# Recipe for smoking a wild hog ham



## bmoe52 (Nov 2, 2016)

Hey folks,

I need some guidance in smoking a wild hog ham. The ones we shoot are mostly grain fed ( from the deer feeders) so not overly gamey . This one is approximately 10 lbs. bone in, and not cured. I'm not looking to end up with a "honey baked ham" just a good start to work with.

Thanks

Bill


----------



## crankybuzzard (Nov 2, 2016)

For a ham flavor you'll need to cure it prior to smoking.  If you smoke it as is, it'll be like smoking a shoulder or butt.


----------



## dirtsailor2003 (Nov 2, 2016)

As CB says if you want it to be hammy you'll need to cure it. 

Here's a good place to get you started on curing it. You will need to inject the ham and you're looking at 3-4 weeks of curing time. 

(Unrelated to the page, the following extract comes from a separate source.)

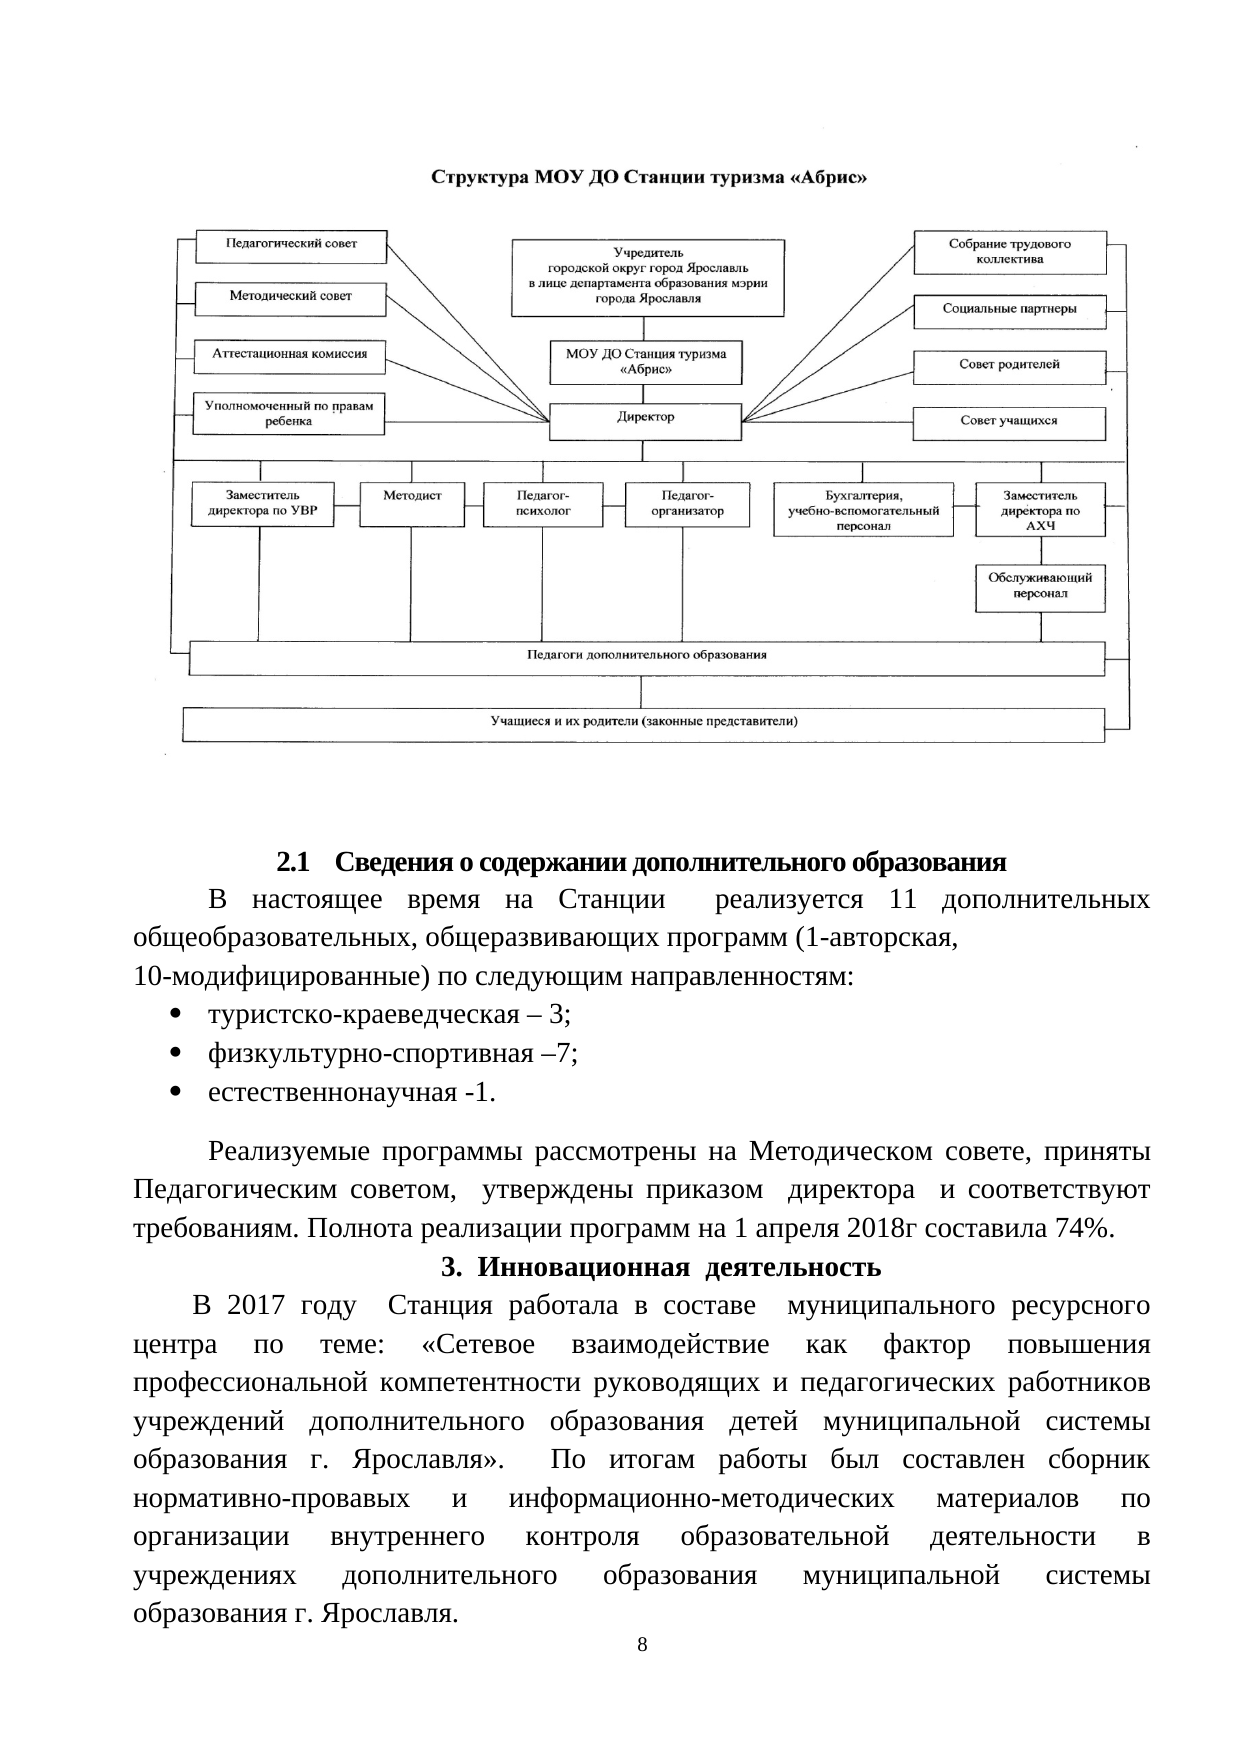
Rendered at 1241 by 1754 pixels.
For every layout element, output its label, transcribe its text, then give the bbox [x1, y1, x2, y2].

http://www.smokingmeatforums.com/t/110799/pops6927s-wet-curing-brine


----------



## daveomak (Nov 5, 2016)

Some "authorities" recommend freezing wild hogs for somewhere around 30 days at temps below zero, to kill parasites.... 

For curing, I use a method, explained below, in my thread......

If you have any questions, I'm here.....

http://www.smokingmeatforums.com/t/236375/ham-from-fresh-picnics-update-10-21-money


----------



## indaswamp (May 31, 2017)

DaveOmak said:


> Some "authorities" recommend freezing wild hogs for somewhere around 30 days at temps below zero, to kill parasites....
> 
> For curing, I use a method, explained below, in my thread......
> 
> ...


I'm about to start curing 2 small wild hog legs to put on the smoker to make sugar ham. The freezing must be below 5*F for 30 days in order to kill Trichinella round worms if present in the meat. Even if not frozen, once the meat is cooked past 137*INT, the parasites are killed.


----------



## indaswamp (May 31, 2017)

To the OP,

If a smoked wild boar hog ham is what you want, here is a good recipe:

http://www.lpb.org/index.php/programs/folse_recipe/marinated_and_smoked_wild_hog


----------